Sticky Notes and the Future of Prompt
“LLMs are quite literally like the guy in Memento, except we haven't given them their scratchpad yet.”— Andrej Karpathy
Claude’s 17,000-word system prompt isn’t memory—it's proof we're solving the wrong problem.
When racing sailboats, I scribble notes on masking tape wrapped around the boom: compass bearings, wind patterns, crew quirks. Some notes last a race; others become permanent guides, internalized as instinct. Humans naturally take explicit notes, test them, and internalize what sticks.
We instinctively organize what we learn into three buckets:
Facts: Immutable truths stored once and rarely changed. (The buoy is at 152°.)
Preferences: Mutable, context-specific details that evolve over time. (The trimmer prefers verbal countdowns.)
Rules: Conditional heuristics, internalized through repeated practice. (If ebb current exceeds 3 knots, tack early.)
We don't rewrite our entire brain for each new insight. We take notes, test them, and gradually internalize what works.
AI does the opposite. Everything gets baked into billions of parameters through expensive retraining. It's powerful but rigid, opaque, and unsustainable.
Why Prompts are Broken
Anthropic's Claude buries detailed instructions inside a 17,000 word prompt, such as explicitly counting letters to avoid errors like “how many r’s in strawberry?” This isn’t elegant. It is duct tape.
Every edge case gets stuffed into an ever-growing prompt. A startup I know watched theirs balloon from 2,000 to 14,000 tokens in six months. Not because the AI got smarter, but because they kept hitting new scenarios.
It’s like writing every recipe directly into the frying pan.
The traditional AI learning paradigm offers two options:
Pretraining: Bake knowledge into parameters. Expensive, permanent, inflexible.
Fine-tuning: Adjust behavior patterns. Still expensive, still opaque, still rigid.
Both miss something fundamental: most learning isn't about changing who you are. It's about remembering what works.
How Explicit Memory Works
Instead of encoding everything implicitly, AI should maintain explicit memories that can be inspected, edited, and improved. It's Scratchpad Memory—explicit, editable, transparent.
Real-world implementations are already emerging:
Cursor pioneered
.cursorrules
files. Tell it once you prefer functional components, and it remembers across your entire codebase. Simple and effective.ChatGPT maintains explicit "Saved Memories" for user-provided details and references previous chats to recall context.

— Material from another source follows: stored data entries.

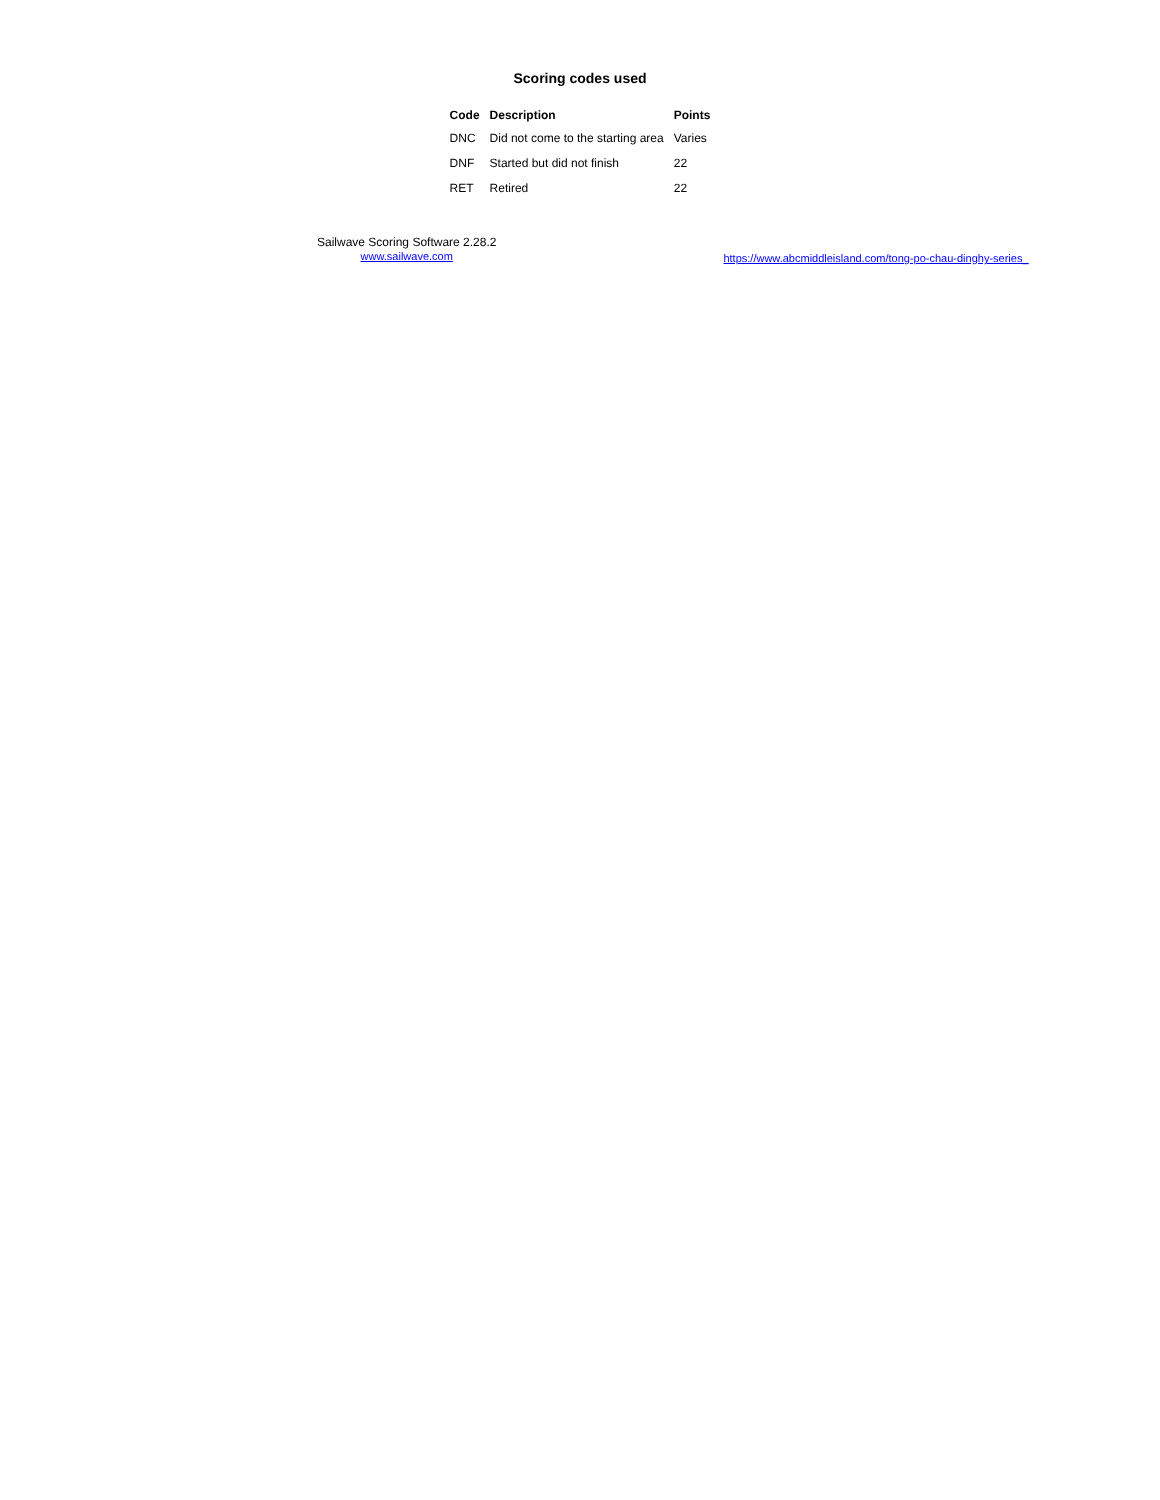Scoring codes used
| Code | Description | Points |
| --- | --- | --- |
| DNC | Did not come to the starting area | Varies |
| DNF | Started but did not finish | 22 |
| RET | Retired | 22 |
Sailwave Scoring Software 2.28.2
www.sailwave.com
https://www.abcmiddleisland.com/tong-po-chau-dinghy-series_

These examples aren't perfect, but they hint at how AI should learn: incrementally, explicitly, transparently—just like humans.
Why Explicit Memory Is Hard
Context Conflicts: "Be concise" works for Slack, fails for legal docs. One size doesn’t fit all.
Memory Decay: Yesterday's pricing rule becomes tomorrow's liability. Knowledge needs expiration dates.
Version Control: When something goes wrong, you need to understand not just what the AI knows, but how it learned it.
They're engineering challenges, not insurmountable, but require thoughtful design and iteration, like human organizations have done for decades.
The Benefits of Explicit Memory
Explicit memory makes AI simpler and more flexible:
Clear Audit Trails: Decisions cite their influences. No more black boxes.
Rapid Specialization: One model handles thousands of contexts—legal contracts in the morning, marketing copy after lunch.
Easy Customization: Swap memory sets like config files.
Building the Scratchpad Future
We're heading toward a future where AI agents document insights explicitly, learning from each interaction. A single model can serve countless specialized use cases simply by swapping memory contexts.
This isn’t science fiction; the pieces exist today. Cursor's rules files, ChatGPT's evolving memories, and Claude's massive prompts all point toward the same insight: AI needs a scratchpad. The winners won't have the biggest models. They'll figure out how to capture, organize, and evolve explicit memory.
My sailing notes become instinctive over time. AI memory should do the same: stable facts, adaptive preferences, instinctive rules.
The real question isn’t whether AI will use scratchpads. It's who builds it first - and what becomes possible once AI truly remembers.